» Provided text
- - -

As most of you know, I’m a big college football guy and a big football-at-any-level guy, so the intersection of the NFL and its de facto minor league is right in my wheelhouse. The combine, which starts on Tuesday, is the unofficial kickoff to draft season.

To break it down for us, I brought in two guys you know—Daniel Jeremiah from NFL Network and Todd McShay from ESPN—and two guys you might not know—ex-Raiders director of player personnel Joey Clinkscales, who was dismissed in January but evaluated the class for Oakland in the fall, and ex-Titans college scouting director Blake Beddingfield, now director of football ops for the AAF’s Memphis Express.

We’ll hit all the themes, and we can start with what everyone wants to talk about …



Murray’s agent, Erik Burkhardt, said on Barstool’s Comeback SZN podcast that the Heisman winner now weighs 205 pounds. Jeremiah told me on Sunday he heard it was 203. And on Thursday morning, Murray will have to step on a scale and reveal the truth to all of us in one of the most anticipated weigh-ins of the combine.

“The size will be an issue some,” Clinkscales said. “But if he’s in shotgun a lot, he already has the ability to scan the field. I do think with his style of play, and his size—and I’m not necessarily talking about the height part of it, it’s that he feels he looks small —standing on a scale will be important. A 190-pound quarterback can only last so long in the National Football League.”

And if he’s really 203, like Jeremiah heard? Or 205, like Burkhardt said?

“I had two concerns with him. The first concern was commitment and focus, and the second was bulk,” Jeremiah said. “I heard he was 183, 185 during the season, all these weights. And then I heard from someone close to him, he’s 203. If we get to the combine, he’s 203 and he’s written a check to [Oakland] A’s [to return a portion of his signing bonus], then I’m not sure what else there is to be hung up on. …

“I think Kyler can do just about everything Dwayne can throwing the football, and there are just things Murray can do with his feet that Dwayne can’t.”

Ohio State’s Dwayne Haskins was the presumed first quarterback to go until Murray Mania hit a couple weeks ago. As it stands now, Beddingfield, McShay and Clinkscales all put in their educated guesses that Haskins still is that guy, and will be drafted in front of Murray on April 26.

“But it wouldn’t shock me at all if it’s Kyler,” McShay says.

And as for perspective on how they’d rank with the ’17 class, McShay told me he’d have Haskins and Murray at 5 and 6, behind the four quarterbacks that went Top 10, but ahead of Lamar Jackson. Jeremiah said he has the same grade on Murray he did on Josh Allen, which would tie him for fourth, and he’d have Haskins behind those two, as well as Sam Darnold, Baker Mayfield, and Josh Rosen, but ahead of Jackson.

- - -

Records from a dataset:
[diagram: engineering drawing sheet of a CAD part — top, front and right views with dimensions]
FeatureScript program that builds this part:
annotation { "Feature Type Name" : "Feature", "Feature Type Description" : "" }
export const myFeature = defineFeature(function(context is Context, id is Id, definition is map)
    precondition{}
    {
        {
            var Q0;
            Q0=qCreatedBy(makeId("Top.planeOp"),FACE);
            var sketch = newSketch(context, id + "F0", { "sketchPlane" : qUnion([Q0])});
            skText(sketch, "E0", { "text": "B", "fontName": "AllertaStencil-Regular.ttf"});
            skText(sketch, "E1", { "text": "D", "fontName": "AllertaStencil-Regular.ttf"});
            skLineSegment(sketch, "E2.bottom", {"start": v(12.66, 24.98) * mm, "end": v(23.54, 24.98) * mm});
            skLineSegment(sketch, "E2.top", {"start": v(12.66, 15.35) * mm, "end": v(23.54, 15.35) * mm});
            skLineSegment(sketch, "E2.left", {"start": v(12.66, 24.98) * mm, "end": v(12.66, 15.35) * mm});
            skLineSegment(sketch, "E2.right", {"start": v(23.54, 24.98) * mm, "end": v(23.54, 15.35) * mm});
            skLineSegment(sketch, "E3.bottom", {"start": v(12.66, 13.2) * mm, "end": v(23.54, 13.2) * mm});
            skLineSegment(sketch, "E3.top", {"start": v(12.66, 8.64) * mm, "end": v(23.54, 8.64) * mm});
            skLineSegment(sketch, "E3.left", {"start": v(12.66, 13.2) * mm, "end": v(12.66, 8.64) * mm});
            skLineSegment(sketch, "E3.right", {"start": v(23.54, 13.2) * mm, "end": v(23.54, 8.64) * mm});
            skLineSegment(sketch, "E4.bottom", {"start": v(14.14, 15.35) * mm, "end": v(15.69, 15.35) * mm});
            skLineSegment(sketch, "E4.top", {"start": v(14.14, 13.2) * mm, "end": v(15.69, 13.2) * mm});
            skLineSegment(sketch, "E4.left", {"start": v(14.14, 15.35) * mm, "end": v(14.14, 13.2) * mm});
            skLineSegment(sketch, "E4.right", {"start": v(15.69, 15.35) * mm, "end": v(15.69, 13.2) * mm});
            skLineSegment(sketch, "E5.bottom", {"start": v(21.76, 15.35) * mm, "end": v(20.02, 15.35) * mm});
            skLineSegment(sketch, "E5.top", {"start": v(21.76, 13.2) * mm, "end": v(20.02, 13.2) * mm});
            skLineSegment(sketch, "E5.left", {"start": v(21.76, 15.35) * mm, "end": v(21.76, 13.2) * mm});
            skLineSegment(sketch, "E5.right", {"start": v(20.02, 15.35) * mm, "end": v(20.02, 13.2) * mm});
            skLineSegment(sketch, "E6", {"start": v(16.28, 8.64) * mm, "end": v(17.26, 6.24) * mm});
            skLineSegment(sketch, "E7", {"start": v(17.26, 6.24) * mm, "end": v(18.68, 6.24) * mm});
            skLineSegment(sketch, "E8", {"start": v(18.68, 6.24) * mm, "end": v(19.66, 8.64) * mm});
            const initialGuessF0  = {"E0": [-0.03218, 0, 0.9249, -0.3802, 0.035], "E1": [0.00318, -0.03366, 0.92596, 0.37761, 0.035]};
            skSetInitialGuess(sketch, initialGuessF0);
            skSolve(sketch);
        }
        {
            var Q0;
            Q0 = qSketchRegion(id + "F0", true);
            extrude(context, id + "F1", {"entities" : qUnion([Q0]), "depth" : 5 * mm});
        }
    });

- - -

» Tasks and exercises
1. Answer these questions using the NFL combine text.
(a) What weight did Murray's agent, Erik Burkhardt, give for the Heisman winner?
(b) What two concerns did Jeremiah say he had about Murray?
(c) What role did Blake Beddingfield formerly hold, and what is his current position?
2. Write the next part of the NFL combine text, picking up after its final sentence.

» Outputs in order
1.
(a) Burkhardt said Murray weighs 205 pounds.
(b) Jeremiah's concerns were commitment and focus, and bulk.
(c) Beddingfield was the Titans' college scouting director and is now director of football ops for the AAF's Memphis Express.

2.
One general manager told me Sunday he believes Murray and Haskins are the only two starting quarterbacks in the class. Another GM agreed with that. And I didn’t get much pushback from our panel.

“I think it’s those two, then you’d be gambling,” said McShay. “I’d say [Missouri’s] Drew Lock is the best gamble, because he has all the tools, the athleticism, all that stuff. But coming from the spread, he’d have to learn to go through progressions, set protections, he only started with that last year [with Derek Dooley’s arrival at Mizzou]. And his decision-making is erratic and his accuracy is inconsistent.”

Duke’s Daniel Jones inspired skepticism. NC State’s Ryan Finley actually got more praise than I expected. And it sounds like those are the three with the best shot at going alongside Haskins and Murray.

“I don’t think it’s as pro football ready, given all the characteristics, as the class last year,” Clinkscales said. “I really do like Haskins, he’s a big, strong, physical kid with a big arm who probably has a little more mobility than you think. Obviously he’s just a one-year starter but so is Kyler Murray.”

That’s sort of the QB class in a nutshell—the top two have 28 college starts between them, while all five of last year’s first-rounders were multi-year starters.


Right now we’re all talking about Murray. But the scouts have been talking about the defensive line group and have been for quite some time. So when I ask what jumps out about this draft class to them, all four of our panelists gave the same answer.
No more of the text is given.